Begum Jaan you had said, was a film that heated you up from inside as well. What is the aftermath of the shooting?

It is crazy, it was like going from a frying pan into the fire, because I shot both the films back-to-back. Begum Jaan is also extremely different from the person I am, in the sense that she is extremely aggressive. She had been a prostitute and now was a madam of a brothel, and she calls a spade, a spade.

 Is she a hardened case or was there any softness about her?

No, there is a softness and a feminity about her. But she is also hardened and quite ruthless. I guess that is what happens when you have had a life like that, because I don’t think anyone chooses to be a prostitute. So it was difficult. I had finished Kahaani 2 and exactly a month later, started Begum Jaan. It was a crazy mind-shift for me. Though, the actor part in me was extremely thrilled and challenged, it was excited. It took a lot out of me, doing two films one after the other, that were so demanding. Also, Begum Jaan was shot in very tough conditions, we finished shooting the film in 36 days in extreme heat and impending rains in Jharkhand. What Begum Jaan taught me is, is what I am capable of (laughs). I don’t think anyone in the film could have imagined working like this, but we had no choice. However, it was fun.

The Bengali one did quite well. Are there butterflies in your stomach for how this will be received?
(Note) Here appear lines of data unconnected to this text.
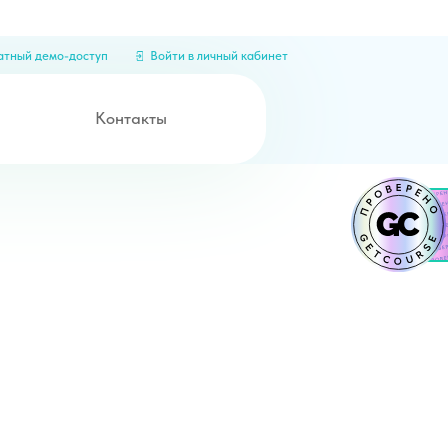
п
Войти в личный кабинет
онтакты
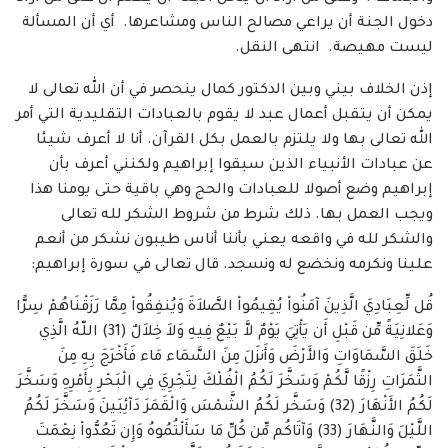
دخول الجنة أن يراعي مصالح الناس ومشاعرها. أي أن المسألة
ليست مهيصة. انتهى النقل.
إذن الخلاف بيني وبين الدكتور كمال ينحصر في أن الله تعالى لا
يمكن أن يتقبل أعمال عبد لا يقوم بالعبادات التقليدية التي أمر
الله تعالى بها ولا يلتزم بالعمل بكل القرآن. أنا لا أعرف شيئا
عن عبادات الأنبياء الذين سبقوا إبراهيم ولكنني أعرف بأن
إبراهيم وضع أصولا للعبادات والحج وهي باقية حتى يومنا هذا
ويجب العمل بها. ذلك شرط من شروط الشكر لله تعالى
والشكر لله في واقعه يعني بأننا أناس طيبون نشكر من أنعم
علينا ونكرمه ونخضع له ونسجد. قال تعالى في سورة إبراهيم:
قُل لِّعِبَادِيَ الَّذِينَ آمَنُواْ يُقِيمُواْ الصَّلاَةَ وَيُنفِقُواْ مِمَّا رَزَقْنَاهُمْ سِرًّا
وَعَلانِيَةً مِّن قَبْلِ أَن يَأْتِيَ يَوْمٌ لاَّ بَيْعٌ فِيهِ وَلاَ خِلاَلٌ (31) اللّهُ الَّذِي
خَلَقَ السَّمَاوَاتِ وَالأَرْضَ وَأَنزَلَ مِنَ السَّمَاء مَاء فَأَخْرَجَ بِهِ مِنَ
الثَّمَرَاتِ رِزْقًا لَّكُمْ وَسَخَّرَ لَكُمُ الْفُلْكَ لِتَجْرِيَ فِي الْبَحْرِ بِأَمْرِهِ وَسَخَّرَ
لَكُمُ الأَنْهَارَ (32) وَسَخَّر لَكُمُ الشَّمْسَ وَالْقَمَرَ دَآئِبَينَ وَسَخَّرَ لَكُمُ
اللَّيْلَ وَالنَّهَارَ (33) وَآتَاكُم مِّن كُلِّ مَا سَأَلْتُمُوهُ وَإِن تَعُدُّواْ نِعْمَتَ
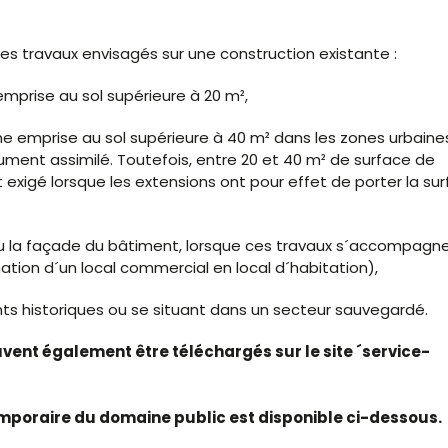
es travaux envisagés sur une construction existante :
mprise au sol supérieure à 20 m²,
ne emprise au sol supérieure à 40 m² dans les zones urbaine
ument assimilé. Toutefois, entre 20 et 40 m² de surface de
 exigé lorsque les extensions ont pour effet de porter la su
 ou la façade du bâtiment, lorsque ces travaux s´accompagn
ion d´un local commercial en local d´habitation),
ts historiques ou se situant dans un secteur sauvegardé.
euvent également être téléchargés sur le site ´service-
mporaire du domaine public est disponible ci-dessous.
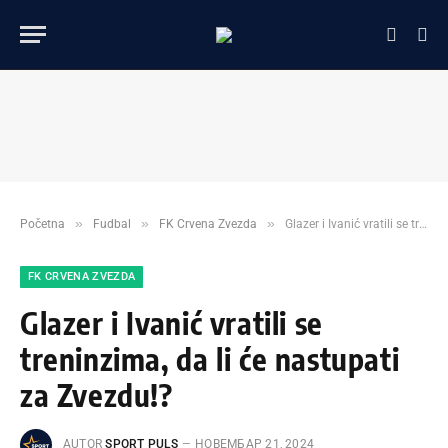
»
»
»
Početna
Fudbal
FK Crvena Zvezda
Glazer i Ivanić vratili se treninzima, da li će nastupati za Zvezdu!?
FK CRVENA ZVEZDA
Glazer i Ivanić vratili se
treninzima, da li će nastupati
za Zvezdu!?
AUTOR
SPORT PULS
НОВЕМБАР 21, 2024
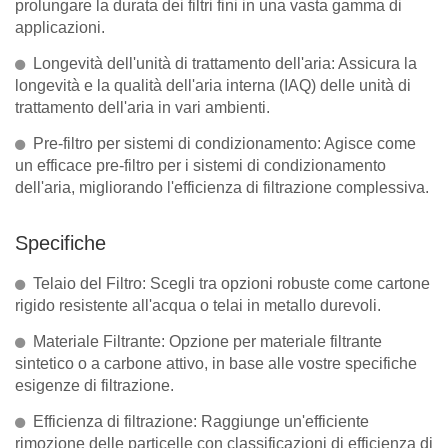
prolungare la durata dei filtri fini in una vasta gamma di
applicazioni.
Longevità dell'unità di trattamento dell'aria: Assicura la
longevità e la qualità dell'aria interna (IAQ) delle unità di
trattamento dell'aria in vari ambienti.
Pre-filtro per sistemi di condizionamento: Agisce come
un efficace pre-filtro per i sistemi di condizionamento
dell'aria, migliorando l'efficienza di filtrazione complessiva.
Specifiche
Telaio del Filtro: Scegli tra opzioni robuste come cartone
rigido resistente all'acqua o telai in metallo durevoli.
Materiale Filtrante: Opzione per materiale filtrante
sintetico o a carbone attivo, in base alle vostre specifiche
esigenze di filtrazione.
Efficienza di filtrazione: Raggiunge un'efficiente
rimozione delle particelle con classificazioni di efficienza di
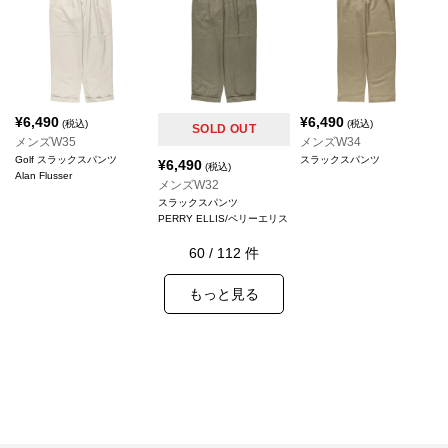
¥
6,490
¥
6,490
(税込)
(税込)
SOLD OUT
メンズW35
メンズW34
Golf スラックスパンツ
スラックスパンツ
¥
6,490
(税込)
Alan Flusser
メンズW32
スラックスパンツ
PERRY ELLIS/ペリーエリス
60
/
112
件
もっと見る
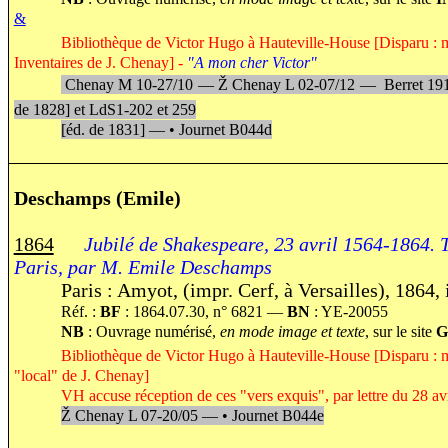
&
Bibliothèque de Victor Hugo à Hauteville-House [Disparu : 
Inventaires de J. Chenay] -
"A mon cher Victor"
Chenay M 10-27/10 —
Ž
Chenay L 02-07/12 —
Berret 1911
de 1828] et LdS1-202 et 259
[éd. de 1831] —
•
Journet
B044d
Deschamps (Emile)
1864
Jubilé de Shakespeare, 23 avril 1564-1864. 
Paris, par M. Emile Deschamps
Paris : Amyot, (impr. Cerf, à Versailles), 1864,
Réf. :
BF
: 1864.07.30, n° 6821 —
BN
: YE-20055
NB
: Ouvrage numérisé,
en mode image et texte
, sur le site
Bibliothèque de Victor Hugo à Hauteville-House [Disparu : m
"local" de J. Chenay]
VH accuse réception de ces "vers exquis", par lettre du 28 av
Ž
Chenay L 07-20/05 —
•
Journet B044e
Yes it did. But this is not a direct copy or a remake in that sense. Shrijeet is the director for both, so he knows the story really well.  Here it is set in Punjab, in Bengali it was obviously set in Bengal.

 You walked out of the Kamala Das/ Madhavi Kutty, film (now called Aami). Did you have after-thoughts about signing the film or was it just a case of differences?

It was just a case of me having some differences with the team, even though it is being made out to be something else. There are all kinds of insinuations, but I think those are very convenient.

 I believe the producer wants to sue you but that the director is not interested in pressuring you, he’s signed someone else and wants to just move on.

Yes, and I think one can imagine all kinds of explanations. But we all know the truth, and the truth is that there were differences.

 Difference at the script level or at other levels?

At the script level. And you know I am not someone who would shy away from playing any such characters. You know that is not true either (laughs).

You have signed another film now recently.

Yes, it is called Tumhari Sulu, where I play a late-night radio jockey. There is a huge difference between an early morning jockey and a late night jockey. And that is what we have to explore. We will start work on it post the release of Begum Jaan. So I am yet to start work, at the moment I am just listening to scripts.

Has Sanjay Leela Bhansali never come to you? I could very easily see you in a film of his?

Never. Though he said that to me. But he has never really come to me. Except for a film that he was going to produce which eventually didn’t happen, back in 2007 or 2008. But not after that.